◆ Assignment: Pictures stay out; everything else in the records below is copied exactly.

◆ Data records:
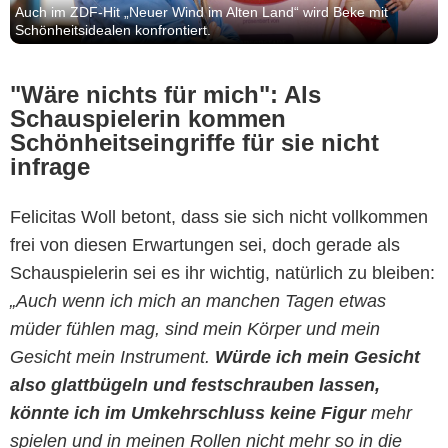
Auch im ZDF-Hit „Neuer Wind im Alten Land“ wird Beke mit
Schönheitsidealen konfrontiert.
"Wäre nichts für mich": Als
Schauspielerin kommen
Schönheitseingriffe für sie nicht
infrage
Felicitas Woll betont, dass sie sich nicht vollkommen
frei von diesen Erwartungen sei, doch gerade als
Schauspielerin sei es ihr wichtig, natürlich zu bleiben:
„
Auch wenn ich mich an manchen Tagen etwas
müder fühlen mag, sind mein Körper und mein
Gesicht mein Instrument.
Würde ich mein Gesicht
also glattbügeln und festschrauben lassen,
könnte ich im Umkehrschluss keine Figur
mehr
spielen und in meinen Rollen nicht mehr so in die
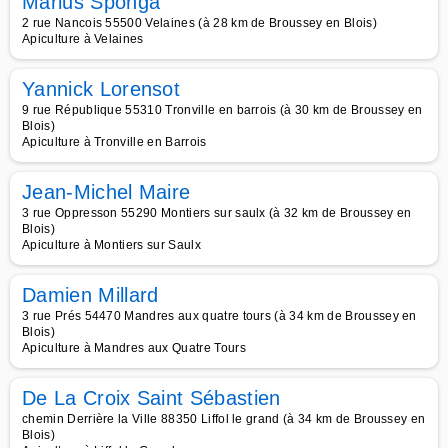
Marius Sponga
2 rue Nancois 55500 Velaines (à 28 km de Broussey en Blois)
Apiculture à Velaines
Yannick Lorensot
9 rue République 55310 Tronville en barrois (à 30 km de Broussey en
Blois)
Apiculture à Tronville en Barrois
Jean-Michel Maire
3 rue Oppresson 55290 Montiers sur saulx (à 32 km de Broussey en
Blois)
Apiculture à Montiers sur Saulx
Damien Millard
3 rue Prés 54470 Mandres aux quatre tours (à 34 km de Broussey en
Blois)
Apiculture à Mandres aux Quatre Tours
De La Croix Saint Sébastien
chemin Derrière la Ville 88350 Liffol le grand (à 34 km de Broussey en
Blois)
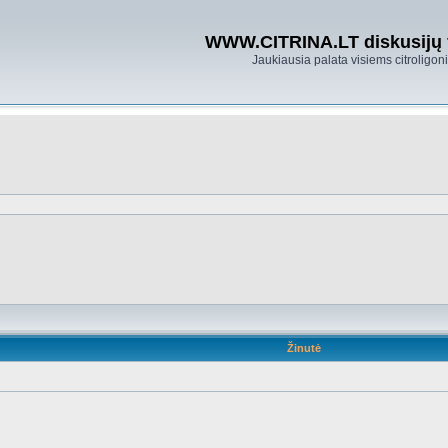
WWW.CITRINA.LT diskusijų
Jaukiausia palata visiems citroligo
Žinutė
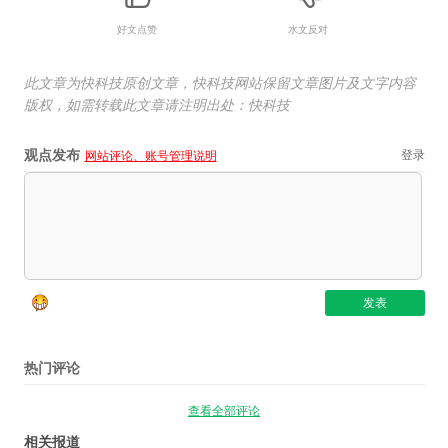
好文点赞
水文反对
此文章为快科技原创文章，快科技网站保留文章图片及文字内容
版权，如需转载此文章请注明出处：快科技
观点发布
登录
网站评论、账号管理说明
热门评论
查看全部评论
相关报道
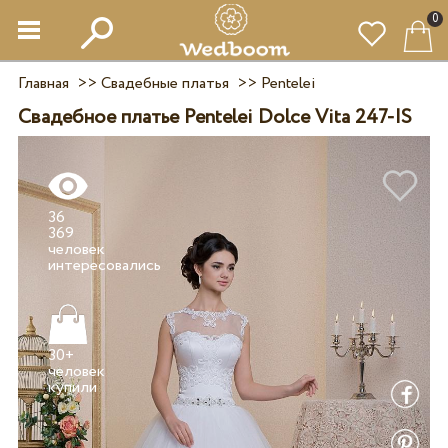
0
Главная
>>
Свадебные платья
>>
Pentelei
Свадебное платье Pentelei Dolce Vita 247-IS
36
369
человек
30+
человек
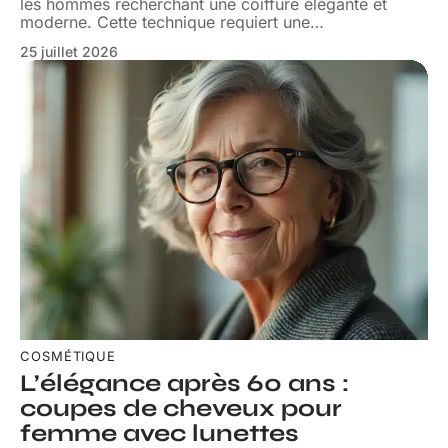
les hommes recherchant une coiffure élégante et
moderne. Cette technique requiert une
…
25 juillet 2026
COSMÉTIQUE
L’élégance après 60 ans :
coupes de cheveux pour
femme avec lunettes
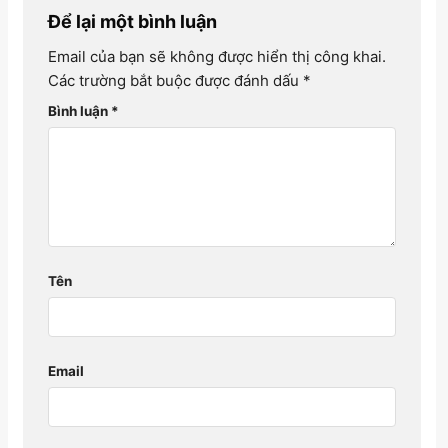
Để lại một bình luận
Email của bạn sẽ không được hiển thị công khai.
Các trường bắt buộc được đánh dấu
*
Bình luận
*
Tên
Email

◆ Exercise output:
Auch im ZDF-Hit „Neuer Wind im Alten Land“ wird Beke mit
Schönheitsidealen konfrontiert.
"Wäre nichts für mich": Als
Schauspielerin kommen
Schönheitseingriffe für sie nicht
infrage
Felicitas Woll betont, dass sie sich nicht vollkommen
frei von diesen Erwartungen sei, doch gerade als
Schauspielerin sei es ihr wichtig, natürlich zu bleiben:
„
Auch wenn ich mich an manchen Tagen etwas
müder fühlen mag, sind mein Körper und mein
Gesicht mein Instrument.
Würde ich mein Gesicht
also glattbügeln und festschrauben lassen,
könnte ich im Umkehrschluss keine Figur
mehr
spielen und in meinen Rollen nicht mehr so in die
Marius Sponga
2 rue Nancois 55500 Velaines (à 28 km de Broussey en Blois)
Apiculture à Velaines
Yannick Lorensot
9 rue République 55310 Tronville en barrois (à 30 km de Broussey en
Blois)
Apiculture à Tronville en Barrois
Jean-Michel Maire
3 rue Oppresson 55290 Montiers sur saulx (à 32 km de Broussey en
Blois)
Apiculture à Montiers sur Saulx
Damien Millard
3 rue Prés 54470 Mandres aux quatre tours (à 34 km de Broussey en
Blois)
Apiculture à Mandres aux Quatre Tours
De La Croix Saint Sébastien
chemin Derrière la Ville 88350 Liffol le grand (à 34 km de Broussey en
Blois)
WWW.CITRINA.LT diskusijų
Jaukiausia palata visiems citroligo
Žinutė
好文点赞
水文反对
此文章为快科技原创文章，快科技网站保留文章图片及文字内容
版权，如需转载此文章请注明出处：快科技
观点发布
登录
网站评论、账号管理说明
热门评论
查看全部评论
相关报道
0
Главная
>>
Свадебные платья
>>
Pentelei
Свадебное платье Pentelei Dolce Vita 247-IS
36
369
человек
30+
человек
les hommes recherchant une coiffure élégante et
moderne. Cette technique requiert une
…
25 juillet 2026
COSMÉTIQUE
L’élégance après 60 ans :
coupes de cheveux pour
femme avec lunettes
Để lại một bình luận
Email của bạn sẽ không được hiển thị công khai.
Các trường bắt buộc được đánh dấu
*
Bình luận
*
Tên
Email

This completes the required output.